Reproduce every one of the items below word for word, leaving out the pictures.

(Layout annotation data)
*-*-*

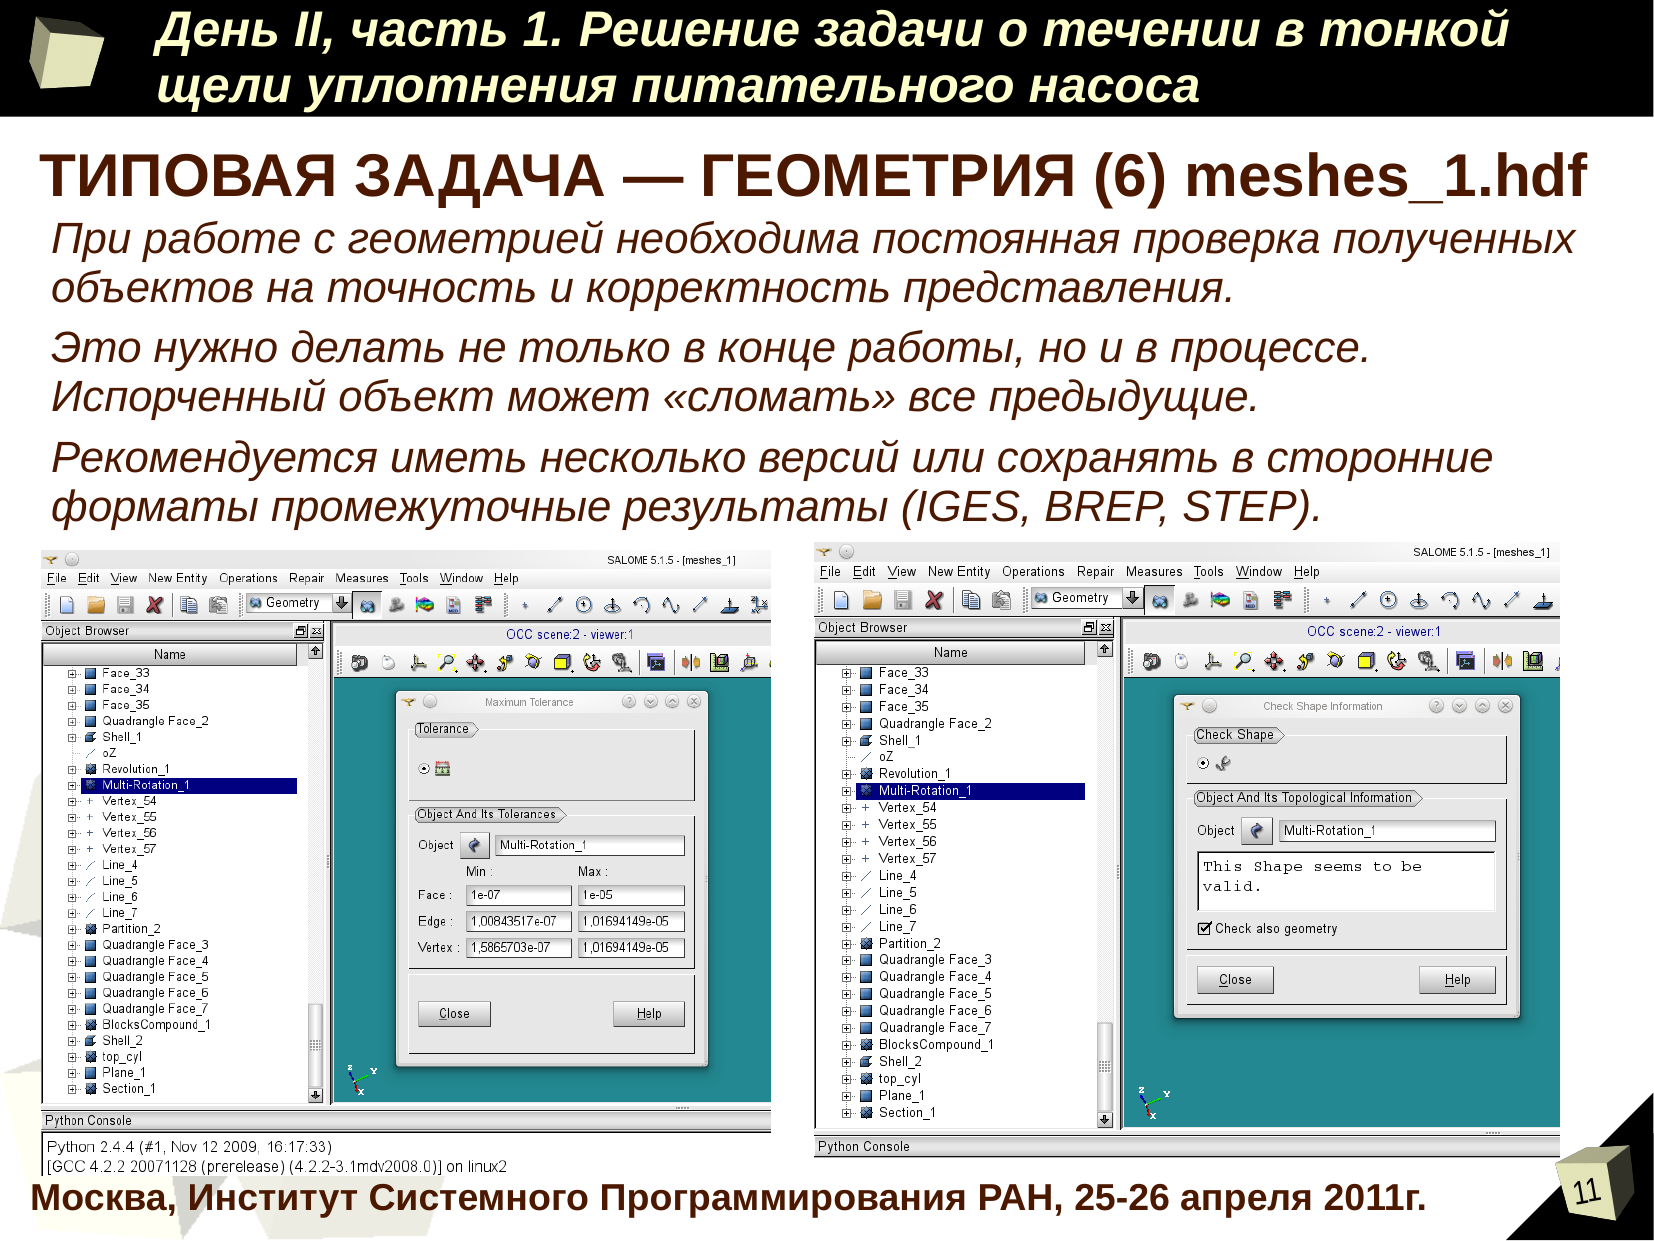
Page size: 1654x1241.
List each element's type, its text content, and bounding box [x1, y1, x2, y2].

picture [464, 1193, 472, 1198]
picture [814, 542, 1560, 1158]
text_box При работе с геометрией необходима постоянная проверка полученных объектов на точность и корректность представления. Это нужно делать не только в конце работы, но и в процессе. Испорченный объект может «сломать» все предыдущие. Рекомендуется иметь несколько версий или сохранять в сторонние форматы промежуточные результаты (IGES, BREP, STEP). [36, 206, 1595, 538]
picture [0, 550, 771, 1241]
text_box ТИПОВАЯ ЗАДАЧА — ГЕОМЕТРИЯ (6) meshes_1.hdf [24, 134, 1625, 225]
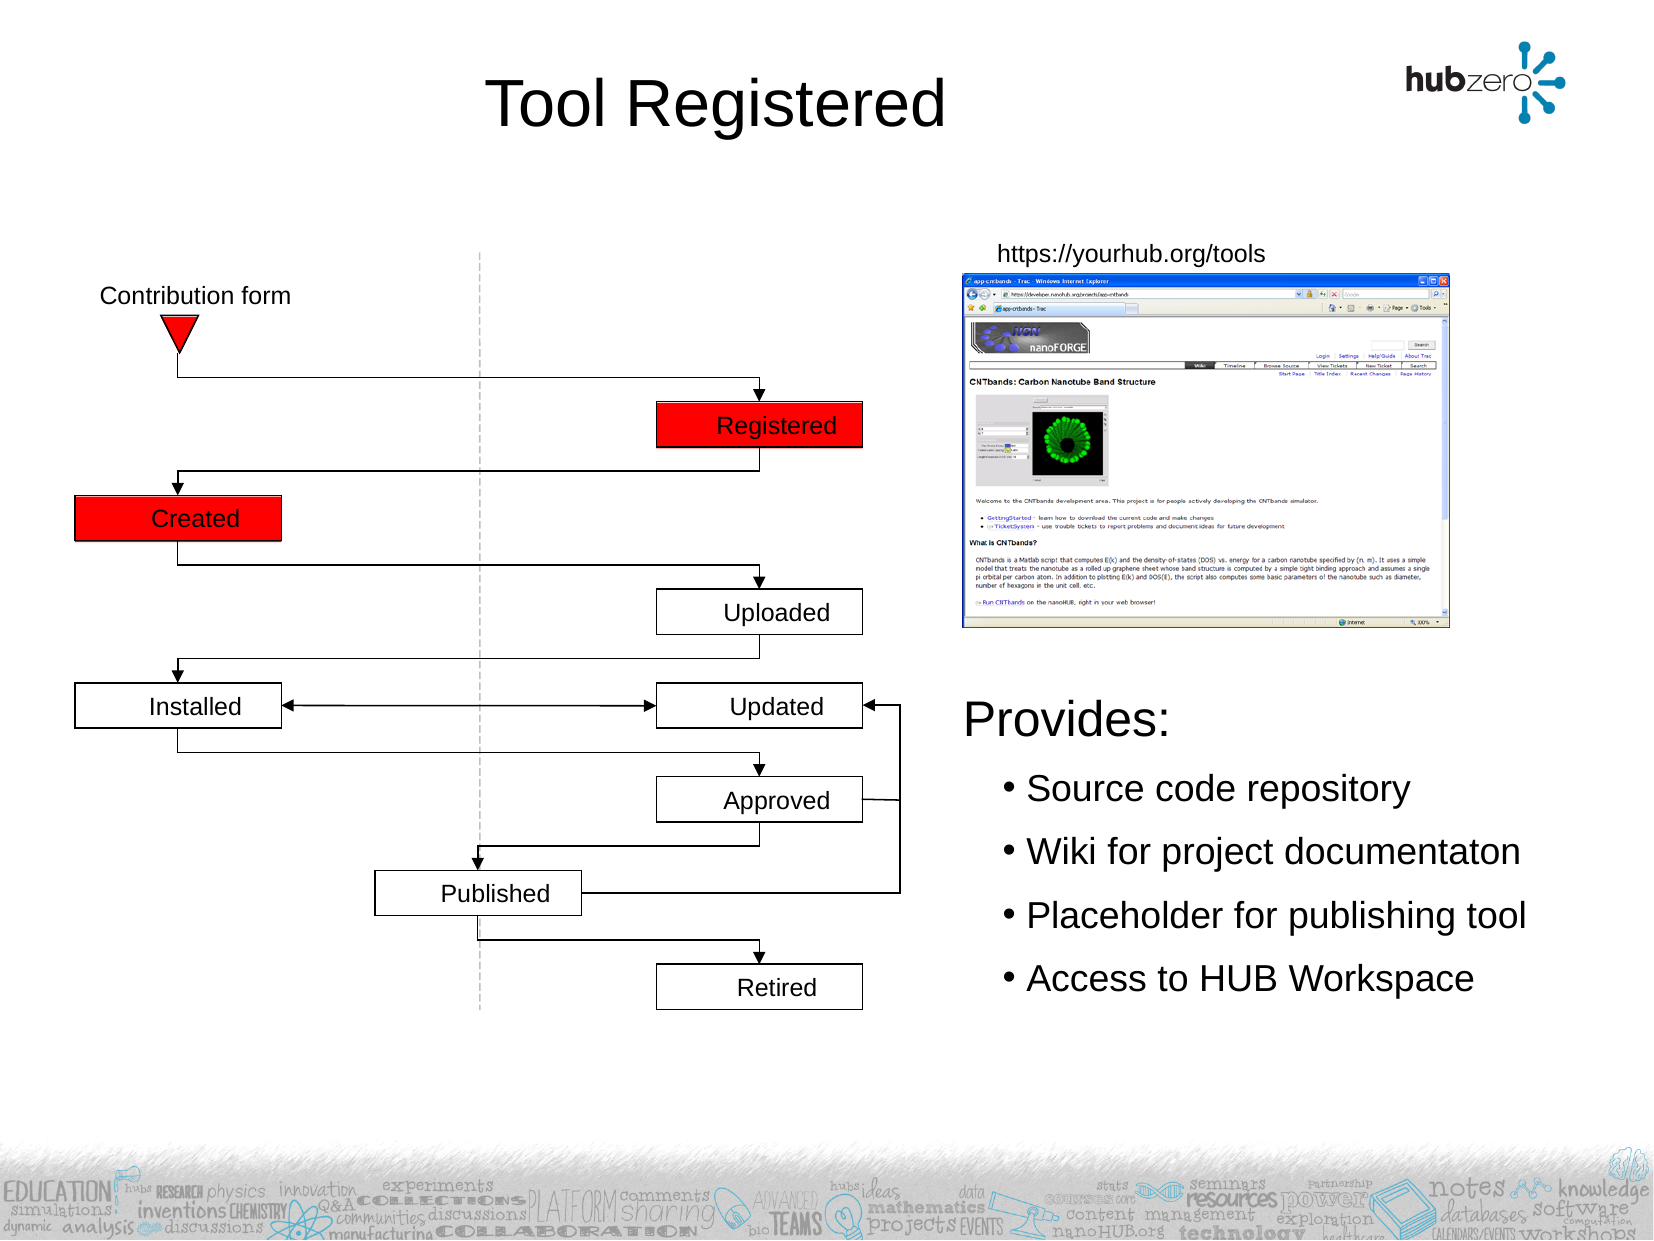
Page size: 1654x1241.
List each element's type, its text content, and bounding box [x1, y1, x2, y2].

text_box Updated [656, 682, 863, 729]
text_box Installed [74, 682, 282, 729]
text_box Created [74, 495, 282, 541]
text_box Contribution form [12, 271, 344, 329]
picture [1402, 38, 1569, 127]
text_box Provides: Source code repository Wiki for project documentaton Placeholder for publishing tool Access to HUB Workspace [912, 678, 1576, 1007]
text_box Registered [656, 401, 863, 447]
text_box https://yourhub.org/tools [946, 229, 1282, 275]
title Tool Registered [82, 46, 1351, 161]
text_box [170, 329, 190, 349]
text_box Uploaded [656, 589, 863, 635]
text_box Published [374, 870, 582, 916]
picture [0, 1140, 1654, 1240]
text_box Retired [656, 964, 863, 1010]
text_box Approved [656, 776, 863, 822]
picture [962, 273, 1450, 628]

*-*-*

• _Solution below_:
Page size: 1654x1241.
List each element's type, its text content, and bounding box [x1, y1, x2, y2].

picture [464, 1193, 472, 1198]
picture [814, 542, 1560, 1158]
text_box При работе с геометрией необходима постоянная проверка полученных объектов на точность и корректность представления. Это нужно делать не только в конце работы, но и в процессе. Испорченный объект может «сломать» все предыдущие. Рекомендуется иметь несколько версий или сохранять в сторонние форматы промежуточные результаты (IGES, BREP, STEP). [36, 206, 1595, 538]
picture [0, 550, 771, 1241]
text_box ТИПОВАЯ ЗАДАЧА — ГЕОМЕТРИЯ (6) meshes_1.hdf [24, 134, 1625, 225]
Page size: 1654x1241.
List each element's type, its text content, and bounding box [x1, y1, x2, y2].

text_box Updated [656, 682, 863, 729]
text_box Installed [74, 682, 282, 729]
text_box Created [74, 495, 282, 541]
text_box Contribution form [12, 271, 344, 329]
picture [1402, 38, 1569, 127]
text_box Provides: Source code repository Wiki for project documentaton Placeholder for publishing tool Access to HUB Workspace [912, 678, 1576, 1007]
text_box Registered [656, 401, 863, 447]
text_box https://yourhub.org/tools [946, 229, 1282, 275]
title Tool Registered [82, 46, 1351, 161]
text_box [170, 329, 190, 349]
text_box Uploaded [656, 589, 863, 635]
text_box Published [374, 870, 582, 916]
picture [0, 1140, 1654, 1240]
text_box Retired [656, 964, 863, 1010]
text_box Approved [656, 776, 863, 822]
picture [962, 273, 1450, 628]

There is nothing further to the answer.